- Information provided -

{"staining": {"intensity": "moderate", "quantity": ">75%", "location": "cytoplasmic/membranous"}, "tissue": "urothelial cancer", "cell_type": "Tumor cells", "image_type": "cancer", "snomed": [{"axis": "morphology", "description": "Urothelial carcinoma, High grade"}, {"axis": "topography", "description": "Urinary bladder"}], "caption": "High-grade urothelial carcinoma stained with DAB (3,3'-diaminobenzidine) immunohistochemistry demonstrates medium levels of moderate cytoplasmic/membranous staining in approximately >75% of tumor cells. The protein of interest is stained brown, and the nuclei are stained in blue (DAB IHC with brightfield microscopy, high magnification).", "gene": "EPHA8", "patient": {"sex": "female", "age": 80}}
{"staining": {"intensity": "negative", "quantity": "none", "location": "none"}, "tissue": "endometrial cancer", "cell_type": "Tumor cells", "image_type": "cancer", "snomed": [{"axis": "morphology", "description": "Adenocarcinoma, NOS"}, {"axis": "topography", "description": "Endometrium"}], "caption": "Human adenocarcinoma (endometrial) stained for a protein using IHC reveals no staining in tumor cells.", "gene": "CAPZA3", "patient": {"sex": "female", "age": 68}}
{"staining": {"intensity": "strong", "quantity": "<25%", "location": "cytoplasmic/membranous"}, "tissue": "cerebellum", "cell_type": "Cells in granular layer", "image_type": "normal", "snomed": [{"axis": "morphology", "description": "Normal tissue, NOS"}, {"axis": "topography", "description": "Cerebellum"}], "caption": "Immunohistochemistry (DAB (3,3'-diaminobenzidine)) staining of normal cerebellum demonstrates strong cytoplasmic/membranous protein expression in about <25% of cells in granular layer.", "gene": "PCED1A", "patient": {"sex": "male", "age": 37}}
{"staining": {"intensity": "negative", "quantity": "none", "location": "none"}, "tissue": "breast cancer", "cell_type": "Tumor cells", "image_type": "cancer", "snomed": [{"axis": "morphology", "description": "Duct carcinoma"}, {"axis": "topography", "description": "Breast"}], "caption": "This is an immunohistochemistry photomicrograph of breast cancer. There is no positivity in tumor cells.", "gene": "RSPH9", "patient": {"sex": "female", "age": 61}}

- Task statement -
Copy the lines of the listing exactly. Skip none.

- Output of the task -
{"staining": {"intensity": "moderate", "quantity": ">75%", "location": "cytoplasmic/membranous"}, "tissue": "urothelial cancer", "cell_type": "Tumor cells", "image_type": "cancer", "snomed": [{"axis": "morphology", "description": "Urothelial carcinoma, High grade"}, {"axis": "topography", "description": "Urinary bladder"}], "caption": "High-grade urothelial carcinoma stained with DAB (3,3'-diaminobenzidine) immunohistochemistry demonstrates medium levels of moderate cytoplasmic/membranous staining in approximately >75% of tumor cells. The protein of interest is stained brown, and the nuclei are stained in blue (DAB IHC with brightfield microscopy, high magnification).", "gene": "EPHA8", "patient": {"sex": "female", "age": 80}}
{"staining": {"intensity": "negative", "quantity": "none", "location": "none"}, "tissue": "endometrial cancer", "cell_type": "Tumor cells", "image_type": "cancer", "snomed": [{"axis": "morphology", "description": "Adenocarcinoma, NOS"}, {"axis": "topography", "description": "Endometrium"}], "caption": "Human adenocarcinoma (endometrial) stained for a protein using IHC reveals no staining in tumor cells.", "gene": "CAPZA3", "patient": {"sex": "female", "age": 68}}
{"staining": {"intensity": "strong", "quantity": "<25%", "location": "cytoplasmic/membranous"}, "tissue": "cerebellum", "cell_type": "Cells in granular layer", "image_type": "normal", "snomed": [{"axis": "morphology", "description": "Normal tissue, NOS"}, {"axis": "topography", "description": "Cerebellum"}], "caption": "Immunohistochemistry (DAB (3,3'-diaminobenzidine)) staining of normal cerebellum demonstrates strong cytoplasmic/membranous protein expression in about <25% of cells in granular layer.", "gene": "PCED1A", "patient": {"sex": "male", "age": 37}}
{"staining": {"intensity": "negative", "quantity": "none", "location": "none"}, "tissue": "breast cancer", "cell_type": "Tumor cells", "image_type": "cancer", "snomed": [{"axis": "morphology", "description": "Duct carcinoma"}, {"axis": "topography", "description": "Breast"}], "caption": "This is an immunohistochemistry photomicrograph of breast cancer. There is no positivity in tumor cells.", "gene": "RSPH9", "patient": {"sex": "female", "age": 61}}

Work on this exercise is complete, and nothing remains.